# Philodendron Wend Imbe



## boabab95 (Nov 5, 2009)

I know lots of people use it, but was wondering couple things...

How big does it get? How fast?
is it easily propagated?
does it like dry soil? or wet?




Thanks,
Jeremy.


----------



## Groundhog (Dec 17, 2006)

This is a hybrid that may rarely occur naturally; two very different plants!

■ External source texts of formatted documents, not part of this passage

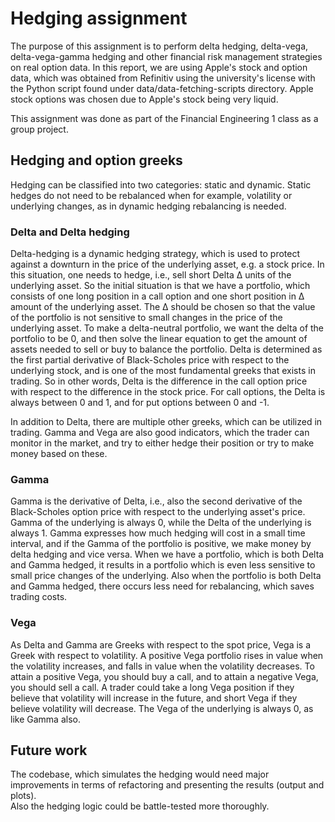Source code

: # Hedging assignment
The purpose of this assignment is to perform delta hedging, delta-vega, delta-vega-gamma hedging and other financial risk management strategies on real option data. In this report, we are using Apple's stock and option data, which was obtained from Refinitiv using the university's license with the Python script found under data/data-fetching-scripts directory.  Apple stock options was chosen due to Apple's stock being very liquid.  

This assignment was done as part of the Financial Engineering 1 class as a group project.  

## Hedging and option greeks  

Hedging can be classified into two categories: static and dynamic. Static hedges do not need to be rebalanced when for example, volatility or underlying changes, as in dynamic hedging rebalancing is needed.  

### Delta and Delta hedging  

Delta-hedging is a dynamic hedging strategy, which is used to protect against a downturn in the price of the underlying asset, e.g. a stock price. In this situation, one needs to hedge, i.e., sell short Delta ∆ units of the underlying asset. So the initial situation is that we have a portfolio, which consists of one long position in a call option and one short position in ∆ amount of the underlying asset. The ∆ should be chosen so that the value of the portfolio is not sensitive to small changes in the price of the underlying asset. To make a delta-neutral portfolio, we want the delta of the portfolio to be 0, and then solve the linear equation to get the amount of assets needed to sell or buy to balance the portfolio. Delta is determined as the first partial derivative of Black-Scholes price with respect to the underlying stock, and is one of the most fundamental greeks that exists in trading. So in other words, Delta is the difference in the call option price with respect to the difference in the stock price. For call options, the Delta is always between 0 and 1, and for put options between 0 and -1.  

In addition to Delta, there are multiple other greeks, which can be utilized in trading. Gamma and Vega are also good indicators, which the trader can monitor in the market, and try to either hedge their position or try to make money based on these.  

### Gamma  
Gamma is the derivative of Delta, i.e., also the second derivative of the Black-Scholes option price with respect to the underlying asset's price. Gamma of the underlying is always 0, while the Delta of the underlying is always 1. Gamma expresses how much hedging will cost in a small time interval, and if the Gamma of the portfolio is positive, we make money by delta hedging and vice versa. When we have a portfolio, which is both Delta and Gamma hedged, it results in a portfolio which is even less sensitive to small price changes of the underlying. Also when the portfolio is both Delta and Gamma hedged, there occurs less need for rebalancing, which saves trading costs.  

### Vega  
As Delta and Gamma are Greeks with respect to the spot price, Vega is a Greek with respect to volatility. A positive Vega portfolio rises in value when the volatility increases, and falls in value when the volatility decreases. To attain a positive Vega, you should buy a call, and to attain a negative Vega, you should sell a call. A trader could take a long Vega position if they believe that volatility will increase in the future, and short Vega if they believe volatility will decrease. The Vega of the underlying is always 0, as like Gamma also.  

## Future work  
The codebase, which simulates the hedging would need major improvements in terms of refactoring and presenting the results (output and plots).  
Also the hedging logic could be battle-tested more thoroughly.  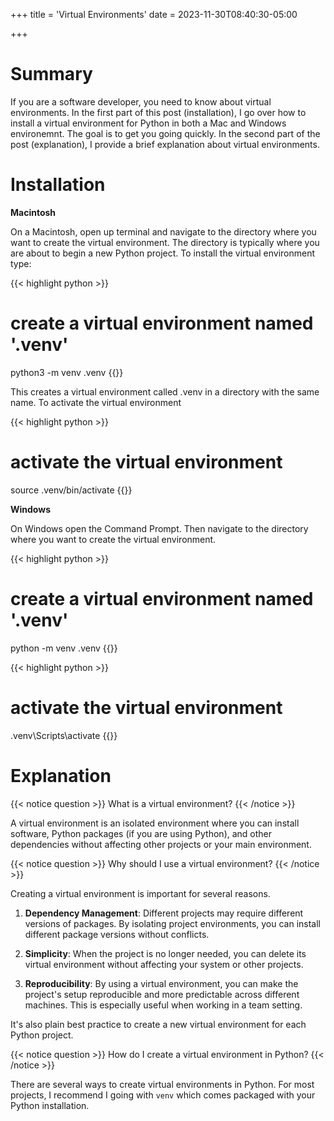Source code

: +++
title = 'Virtual Environments'
date = 2023-11-30T08:40:30-05:00

+++

# Summary
If you are a software developer, you need to know about virtual environments. In the first part of this post (installation), I go over how to install a virtual environment for Python in both a Mac and Windows environemnt. The goal is to get you going quickly. In the second part of the post (explanation), I provide a brief explanation about virtual environments.

# Installation 

**Macintosh**

On a Macintosh, open up terminal and navigate to the directory where you want to create the virtual environment. The directory is typically where you are about to begin a new Python project. To install the virtual environment type:

{{< highlight python >}}
# create a virtual environment named '.venv'
python3 -m venv .venv
{{</highlight >}}

This creates a virtual environment called .venv in a directory with the same name. To activate the virtual environment

{{< highlight python >}}
# activate the virtual environment
source .venv/bin/activate
{{</highlight >}}

**Windows**

On Windows open the Command Prompt. Then navigate to the directory where you want to create the virtual environment.

{{< highlight python >}}
# create a virtual environment named '.venv'
python -m venv .venv
{{</highlight >}}

{{< highlight python >}}
# activate the virtual environment
.venv\Scripts\activate
{{</highlight >}}

# Explanation

{{< notice question >}}
What is a virtual environment?
{{< /notice >}}

A virtual environment is an isolated environment where you can install software, Python packages (if you are using Python), and other dependencies without affecting other projects or your main environment. 

{{< notice question >}}
Why should I use a virtual environment?
{{< /notice >}}

Creating a virtual environment is important for several reasons. 

1. **Dependency Management**: Different projects may require different versions of packages. By isolating project environments, you can install different package versions without conflicts.

2. **Simplicity**: When the project is no longer needed, you can delete its virtual environment without affecting your system or other projects.

3. **Reproducibility**: By using a virtual environment, you can make the project's setup reproducible and more predictable across different machines. This is especially useful when working in a team setting.

It's also plain best practice to create a new virtual environment for each Python project.

{{< notice question >}}
How do I create a virtual environment in Python?
{{< /notice >}}

There are several ways to create virtual environments in Python. For most projects, I recommend I going with ``venv`` which comes packaged with your Python installation. 

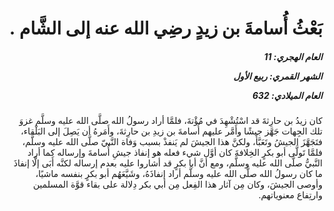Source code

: <h1 dir="rtl">بَعْثُ أُسامةَ بن زيدٍ رضِي الله عنه إلى الشَّام .</h1>

<h5 dir="rtl">العام الهجري:  11

الشهر القمري: ربيع الأول

العام الميلادي: 632</h5>

<p dir="rtl">كان زيدُ بن حارِثةَ قد اسْتُشْهِدَ في مُؤْتةَ، فلمَّا أراد رسولُ الله صلَّى الله عليه وسلَّم غزوَ تلك الجِهات جَهَّز جيشًا وأَمَّر عليهم أُسامةَ بن زيدِ بن حارِثةَ، وأَمَرهُ أن يَصِلَ إلى البَلْقاء، فتَجَهَّزَ الجيشُ وتَعَبَّأَ، ولكنَّ هذا الجيشَ لم يَنفذْ بسبب وَفاة النَّبيّ صلَّى الله عليه وسلَّم، فلمَّا تَولَّى أبو بكرٍ الخِلافةَ كان أوَّل شيء فعله هو إنفاذ جيشِ أُسامةَ وإرساله كما أراد النَّبيُّ صلَّى الله عليه وسلَّم، ومع أنَّ أبا بكرٍ قد أشاروا عليه بعدم إرساله لكنَّه أَبَى إلَّا إنفاذَ ما كان رسولُ الله صلَّى الله عليه وسلَّم أراد إنفاذَهُ، وشَيَّعَهُم أبو بكرٍ بنفسه ماشيًا، وأوصى الجيشَ، وكان مِن آثار هذا الفِعل مِن أبي بكر دِلالة على بقاء قوَّة المسلمين وارتِفاع معنوياتهم.</p></br>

1) The BIGGEST I have ever seen in photos seemed about 8" X 10" 
2) It would take quite while to do that; they are not as fast as other philos or Syngoniums. You can divide the clumps to make more plants.
3) It prefers moderate soil with good drainage, with fairly high humidity (typical terrarium lant). It can however, adjust to a wetter substrate--but do that with young plant, not a plant with a big root system (it'll rot).


----------



## boabab95 (Nov 5, 2009)

Ok, thank you...


----------



## littlefrog (Sep 13, 2005)

The plant that I have (and sell) as wendimbe is not large at all. Biggest I've seen is 3-4" tall. I just have one or two plants that I keep dividing. It grows as a clump and it grows rapidly, but doesn't get very large.

Rob


----------



## mickipedic (May 20, 2010)

I got one of Rob's through Josh, and it's growing just fine in ABG mix. Hasn't gotten much bigger than it was when I got it a couple months ago, but seems really healthy. BTW, thanks Rob- my whole terrarium is from your stock and they're all great plants!


----------



## skylsdale (Sep 16, 2007)

I have a clump that is around 9x10" that just keeps growing and growing--it is propped up growing up against the side of the tank. I don't see any sign of it slowing down (it's rooted at its base in infield turf conditioner). I could easily divide it into dozens of small plants, but right now it's just a massive clump.


----------



## zBrinks (Jul 16, 2006)

I picked up several clumps of it from Rob a few months back. I incorporated them into a drip wall, where the roots are wrapped in sphagnum, then shoved into a sponge-like foam background with water constantly dripping down it. They've tripled in size in the 6 weeks they've been planted in that condition - leaves are easily 5-6 inches long in the largest clump (maybe 6 inches across and 8 inches tall) - which is kept pretty wet. The other clumps are kept drier, and are remaining smaller.


----------



## yours (Nov 11, 2007)

http://www.blackjungleterrariumsupply.com/Philodendron-Wend-Imbe_p_615.html

Just picked up a couple of these from Black Jungle, they're listed under "firebelly vivarium plants" so thought I'd give 'em a shot............also one for my future painted mantella's enclosure! 



Alex


----------



## skylsdale (Sep 16, 2007)

I agree with Zach: the ones with plenty of moisture are doing the best...those that don't have it are just sort of getting by.


----------